Here are all the routes to contact LinkedIn support for help.
- IMPORTANT: two-step verification
- Help routes:
- How do I report a fake employee of my company?
- What if you’re locked out of your LinkedIn account?
- Last resort if you’ve tried everything else
- How do I give feedback to LinkedIn?
IMPORTANT: two-step verification.
If you’re here because you or your client were hacked on LinkedIn, there’s a good chance you didn’t enable two-step verification (aka two-factor authentication/2FA) on your account. Enable it as soon as you’re able to.
Turn on two-step verification on your LinkedIn account (desktop link)
Self-service online help and forum.
LinkedIn has a searchable online help centre available at linkedin.com/help
This also includes a link to the LinkedIn Help Forum, where any member can ask and answer questions.
On LinkedIn desktop, you can access a popup help section via the Me menu at the top of the page:
It might sound patronising for me to tell you to look at these resources first, but you’d be surprised at how much content is there and what you can learn about LinkedIn from a brief bit of study.
(You might also want to snoop around the rest of my LinkedIn Learner Lounge to see what other free goodies you can pick up.)
I used to work in tech support and it was often the case that people would call or email with questions that had already been answered online.
So, before you waste time trying to get a support person’s attention, check that your issue warrants it.

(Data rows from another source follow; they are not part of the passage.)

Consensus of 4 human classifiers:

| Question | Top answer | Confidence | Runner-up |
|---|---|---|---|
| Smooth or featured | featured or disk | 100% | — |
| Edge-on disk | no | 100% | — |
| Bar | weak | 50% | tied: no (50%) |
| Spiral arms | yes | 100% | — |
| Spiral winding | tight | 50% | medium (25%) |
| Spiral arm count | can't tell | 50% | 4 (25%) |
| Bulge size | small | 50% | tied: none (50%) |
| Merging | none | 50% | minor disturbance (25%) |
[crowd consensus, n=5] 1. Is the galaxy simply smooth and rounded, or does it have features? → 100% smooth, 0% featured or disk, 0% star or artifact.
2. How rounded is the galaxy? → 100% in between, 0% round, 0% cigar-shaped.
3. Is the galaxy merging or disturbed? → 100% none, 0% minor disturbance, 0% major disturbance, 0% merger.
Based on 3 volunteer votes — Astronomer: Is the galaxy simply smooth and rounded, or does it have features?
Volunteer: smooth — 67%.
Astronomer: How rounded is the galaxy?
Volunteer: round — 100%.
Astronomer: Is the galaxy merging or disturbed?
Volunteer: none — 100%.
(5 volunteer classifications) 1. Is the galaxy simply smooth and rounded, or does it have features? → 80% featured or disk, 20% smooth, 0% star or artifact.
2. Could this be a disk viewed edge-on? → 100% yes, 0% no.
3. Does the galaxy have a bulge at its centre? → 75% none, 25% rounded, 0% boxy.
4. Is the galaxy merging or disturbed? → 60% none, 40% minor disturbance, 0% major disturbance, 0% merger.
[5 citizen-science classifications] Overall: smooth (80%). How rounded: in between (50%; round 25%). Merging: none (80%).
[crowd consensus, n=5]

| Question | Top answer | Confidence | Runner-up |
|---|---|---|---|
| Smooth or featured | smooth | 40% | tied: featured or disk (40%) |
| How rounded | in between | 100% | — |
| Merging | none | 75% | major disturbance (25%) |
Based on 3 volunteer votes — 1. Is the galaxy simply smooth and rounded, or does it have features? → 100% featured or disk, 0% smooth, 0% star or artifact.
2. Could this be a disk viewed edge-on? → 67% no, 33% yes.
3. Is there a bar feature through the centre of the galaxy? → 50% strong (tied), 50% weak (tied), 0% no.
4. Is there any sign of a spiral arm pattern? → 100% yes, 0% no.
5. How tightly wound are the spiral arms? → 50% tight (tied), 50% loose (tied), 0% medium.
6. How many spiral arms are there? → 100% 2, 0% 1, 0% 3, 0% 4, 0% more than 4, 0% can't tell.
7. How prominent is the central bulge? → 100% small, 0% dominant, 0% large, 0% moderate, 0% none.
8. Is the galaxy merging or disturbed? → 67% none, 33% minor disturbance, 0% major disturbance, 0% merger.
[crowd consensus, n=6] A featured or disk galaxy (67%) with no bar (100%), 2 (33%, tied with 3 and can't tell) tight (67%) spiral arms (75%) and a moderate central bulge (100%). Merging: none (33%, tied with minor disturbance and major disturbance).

If it does then the rest of this article is for you.
Tweeting @LinkedInHelp on Twitter/𝕏.
Before LinkedIn improved the help on their own platform, the best way to get assistance was to send a tweet to @LinkedInHelp on Twitter/𝕏.

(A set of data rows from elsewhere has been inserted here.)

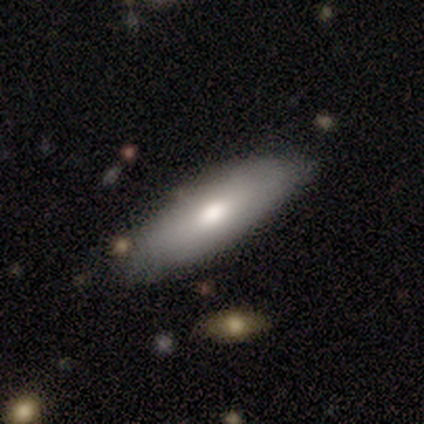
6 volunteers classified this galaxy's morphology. type=smooth (67%); roundness=in between (100%); merging=none (67%).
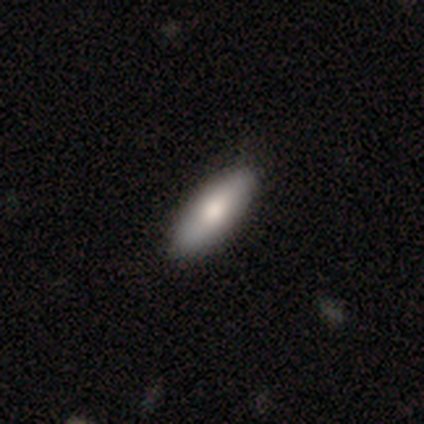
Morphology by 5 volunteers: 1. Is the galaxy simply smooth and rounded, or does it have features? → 80% smooth, 20% star or artifact, 0% featured or disk.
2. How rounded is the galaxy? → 100% in between, 0% round, 0% cigar-shaped.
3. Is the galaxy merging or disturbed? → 50% none, 25% minor disturbance, 25% major disturbance, 0% merger.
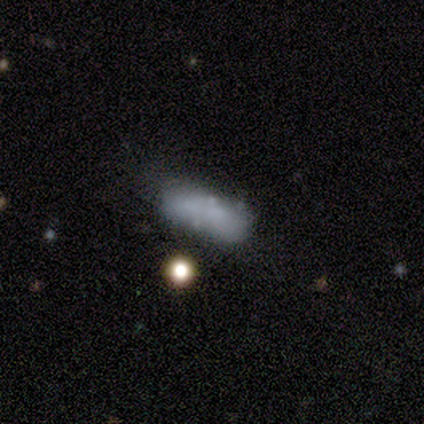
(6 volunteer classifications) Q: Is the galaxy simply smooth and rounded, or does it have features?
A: smooth — 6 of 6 (100%).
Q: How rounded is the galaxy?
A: in between — 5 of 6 (83%).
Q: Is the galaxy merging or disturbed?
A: minor disturbance — 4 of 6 (67%).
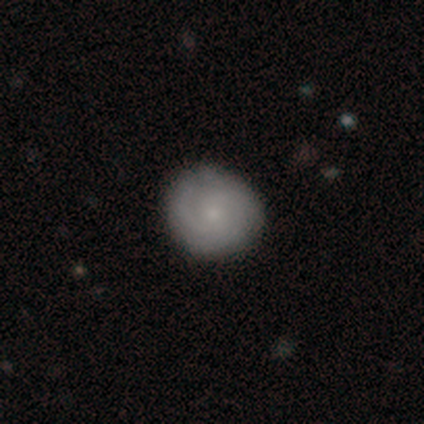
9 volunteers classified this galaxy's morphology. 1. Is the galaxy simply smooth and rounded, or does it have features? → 67% featured or disk, 22% smooth, 11% star or artifact.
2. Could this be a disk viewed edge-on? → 100% no, 0% yes.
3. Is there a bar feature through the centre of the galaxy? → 100% no, 0% strong, 0% weak.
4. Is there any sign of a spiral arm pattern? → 100% yes, 0% no.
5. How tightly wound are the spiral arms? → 67% tight, 33% medium, 0% loose.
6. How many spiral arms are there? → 67% can't tell, 33% 2, 0% 1, 0% 3, 0% 4, 0% more than 4.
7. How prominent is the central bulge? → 83% small, 17% none, 0% dominant, 0% large, 0% moderate.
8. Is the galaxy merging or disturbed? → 75% none, 12% minor disturbance, 12% major disturbance, 0% merger.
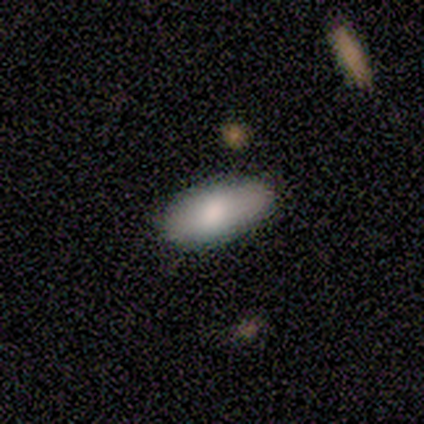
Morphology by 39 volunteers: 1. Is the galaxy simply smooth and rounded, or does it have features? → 82% smooth, 13% featured or disk, 5% star or artifact.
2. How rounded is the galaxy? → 97% in between, 3% cigar-shaped, 0% round.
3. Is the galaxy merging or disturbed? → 46% none, 11% merger, 3% minor disturbance, 3% major disturbance.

LinkedIn’s Twitter/𝕏 account is a solid route to getting quick support, perhaps because LinkedIn wouldn’t want to be seen to ignore requests for help on a public forum such as Twitter/𝕏.
Lost access to your LinkedIn account?
If so, contacting LinkedIn through Twitter/𝕏 is the best and quickest route to getting access to your account.
Don’t expect any account-specific queries to be handled in public, but hopefully you can get somewhere with LinkedIn via the Twitter/𝕏 DMs.
If you’ve already raised a support ticket through LinkedIn’s own platform but you haven’t had a suitable resolution, a friendly tweet to the Twitter/𝕏 team can sometimes push things through to a happy close.
Tagging LinkedIn Help on LinkedIn.
Got feedback about a niggle?
If so, tag the LinkedIn Help account in a comment on a relevant post.
Here’s an example comment I added to my own post titled LinkedIn recommendations can’t be re-ordered:
I’ve done this a handful of times and the team are usually pretty quick to respond.
I prefer to engage with LinkedIn on LinkedIn, so I’d use this route rather than seeking support on Twitter whenever possible.
To share ideas or feature requests, check out the forms in the How do I give feedback to LinkedIn? section below.
Raising a support ticket while logged in.
The classic way to get help is to raise a support ticket with LinkedIn’s help team.
You can do this here: raise a support ticket.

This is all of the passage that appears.